Manila is worried about the recent drastic acts of the Military Police, the Japanese equivalent of the German Gestapo, Recently, it has been rumored that Dr. Antonio Sison, head of the Philippine General Hospital and President of the University of the Philippines was arrested at his home by members of the Military Police. Other prominent doctors that have disappeared are: Dr. Nicanor Jacinto, famous Manila surgeon and head of Doctor’s Hospital; Dr. Miguel Cañizares, tuberculosis expert and head of Quezon Institute and Dr. Jose Jose, head of a provincial hospital.
In the recent “zonification” (technical name for mass arrest) of Teresa, five men were killed by Japs because they were suspected of guerrilla activities.
In the mass arrest at Polo and Obando, more than 500 people were massacred to death. All the male citizens were locked in the church. From the pulpit, a hooded informer was made to point out guerrilleros. Those pointed out were beaten with wooden bats. The Municipal treasurer was hung upside down and killed by trained military hounds. Other suspects were burnt to death. Still others were drowned. A group of ninety were made to dig their own graves then machinegunned or bayoneted according to the sadistic inclinations of the executioners.

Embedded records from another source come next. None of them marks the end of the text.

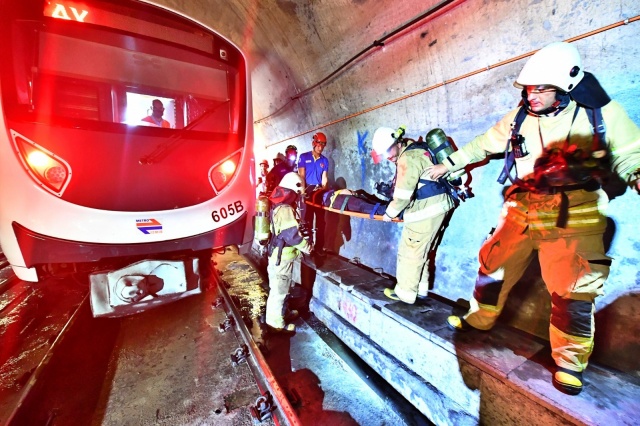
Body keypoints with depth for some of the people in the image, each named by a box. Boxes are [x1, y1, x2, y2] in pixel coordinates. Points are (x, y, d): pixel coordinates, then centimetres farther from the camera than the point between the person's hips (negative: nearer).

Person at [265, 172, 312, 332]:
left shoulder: (279, 205, 7)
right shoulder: (286, 209, -25)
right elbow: (292, 234, -28)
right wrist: (307, 247, -15)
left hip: (279, 254, 10)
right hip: (282, 258, -10)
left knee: (280, 288, 24)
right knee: (279, 290, 6)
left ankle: (280, 313, 43)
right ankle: (276, 323, 22)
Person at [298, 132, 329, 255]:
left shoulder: (324, 160, 9)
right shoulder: (304, 157, 1)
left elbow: (324, 177, 8)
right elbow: (301, 176, -4)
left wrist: (323, 189, -8)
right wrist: (304, 191, -15)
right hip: (307, 193, -3)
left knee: (320, 221, 6)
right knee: (307, 220, 3)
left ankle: (319, 246, 15)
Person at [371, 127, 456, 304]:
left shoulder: (408, 158, -16)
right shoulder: (414, 149, 16)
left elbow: (403, 193, -18)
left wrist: (390, 213, -5)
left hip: (427, 208, -11)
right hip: (436, 204, 11)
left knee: (409, 251, 0)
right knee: (421, 250, 18)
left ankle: (405, 293, 12)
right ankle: (420, 289, 29)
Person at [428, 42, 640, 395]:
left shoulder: (602, 113, 0)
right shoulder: (518, 119, 6)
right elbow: (483, 144, 18)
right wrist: (449, 163, 23)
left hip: (573, 218, -2)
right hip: (521, 212, 3)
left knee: (573, 289, -2)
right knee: (493, 266, 8)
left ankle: (571, 360, 20)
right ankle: (479, 318, 31)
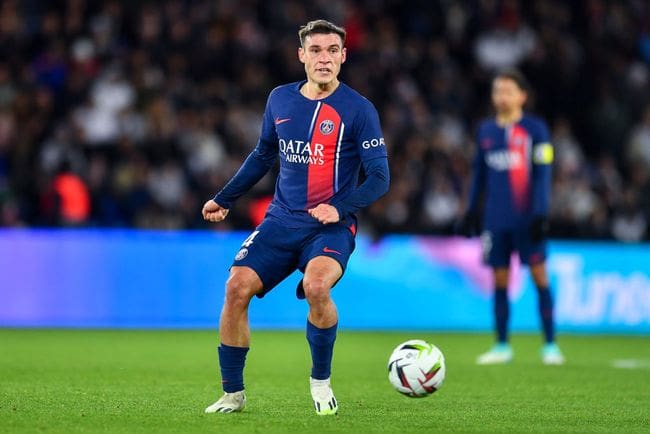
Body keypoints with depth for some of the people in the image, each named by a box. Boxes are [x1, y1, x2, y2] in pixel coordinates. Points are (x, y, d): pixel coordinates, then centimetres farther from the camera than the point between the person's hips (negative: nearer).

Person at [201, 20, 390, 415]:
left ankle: (321, 381, -7)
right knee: (237, 287, -14)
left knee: (316, 285, -32)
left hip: (331, 227, -5)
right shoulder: (280, 100, 8)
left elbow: (379, 178, -7)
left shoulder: (358, 109, -6)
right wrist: (225, 199, 24)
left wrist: (340, 208, -21)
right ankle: (233, 393, 2)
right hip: (282, 220, 5)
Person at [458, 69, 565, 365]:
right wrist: (471, 211, 17)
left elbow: (543, 174, -4)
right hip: (496, 219, 4)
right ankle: (502, 346, 12)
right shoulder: (485, 130, 12)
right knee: (499, 280, 5)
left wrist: (540, 213, -11)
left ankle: (550, 345, 1)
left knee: (539, 275, -5)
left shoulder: (535, 129, -1)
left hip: (526, 218, -4)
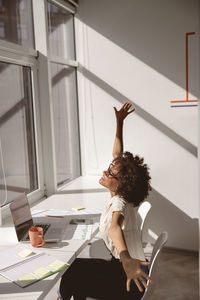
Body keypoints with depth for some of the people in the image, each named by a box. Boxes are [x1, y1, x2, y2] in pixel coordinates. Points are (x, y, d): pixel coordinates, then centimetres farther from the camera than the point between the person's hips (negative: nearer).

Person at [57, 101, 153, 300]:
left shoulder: (119, 202, -26)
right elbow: (117, 155, 5)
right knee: (76, 267, 17)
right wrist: (119, 123, 6)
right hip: (121, 267, 8)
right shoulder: (121, 195, -3)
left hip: (129, 279, -8)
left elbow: (115, 227, -50)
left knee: (70, 275, 0)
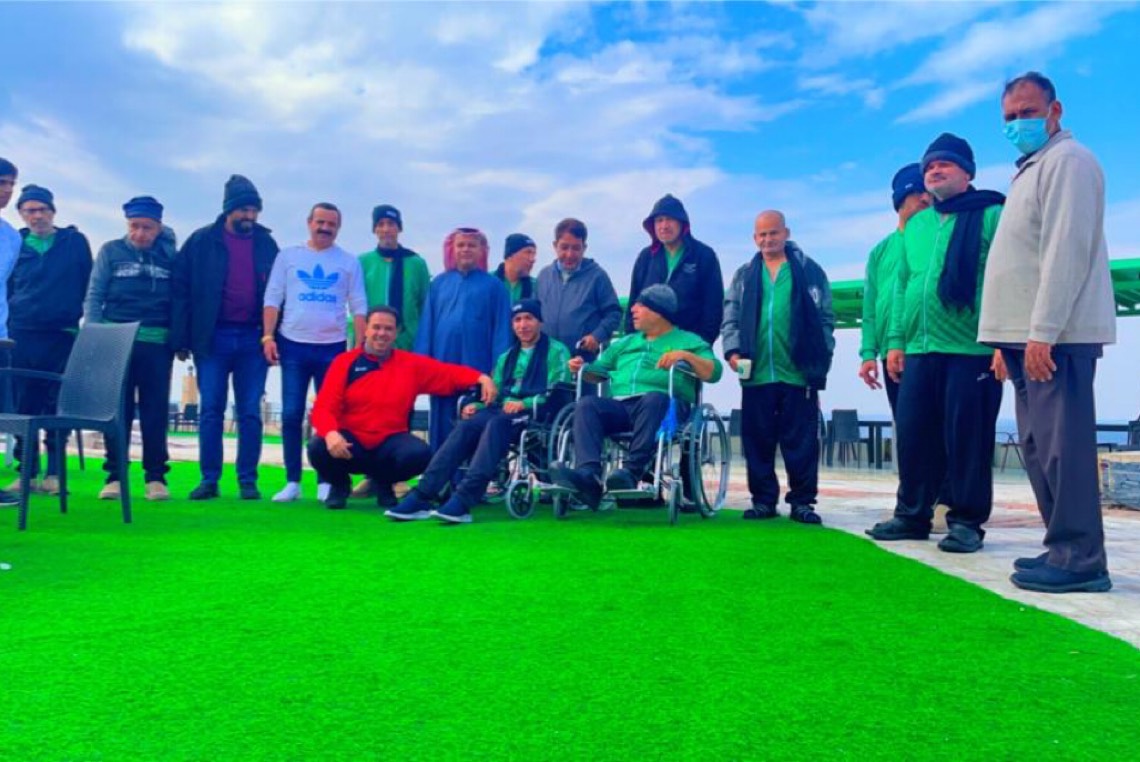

In Imus, Cavite, the military governor, Col. Castañeda and the provincial commander, Col. Javallera have escaped to the hills. Japs “zonified” Imus and killed all men who fought in Bataan. Many innocent men were killed. In some cases, wives of suspects were abused. Reign of terror exists at present in Imus.
Meanwhile, as the days pass by, more men die of hunger in the city. Today as I walked downtown, I saw a haggard, skeletal figure, dressed in rags, steadying his weak body at the iron gates of Jap residence while begging for food. Near a restaurant in Avenida Rizal, there was a young woman lying on the dust-covered pavement and death froze her hands in an extended, pleading, gesture. In the slums of Sampaloc, five little girls sat on the sidewalks, thin, gaunt, dirty, begging all passer-by for “rice, please, rice.” I saw an old man with a semi-crazed look in hid eyes searching a garbage can for food. I also saw a Jap truck filled with sacks of rice guarded by soldiers with fixed bayonets.
Only happy note of the day were leaflets dropped by American planes yesterday: “The Commander-in-Chief, the officers and the men of the American forces of Liberation in the Pacific wish their gallant allies, the People of the Philippines, all the blessings of Christmas, and the realizationof their fervent hopes for the New Year.”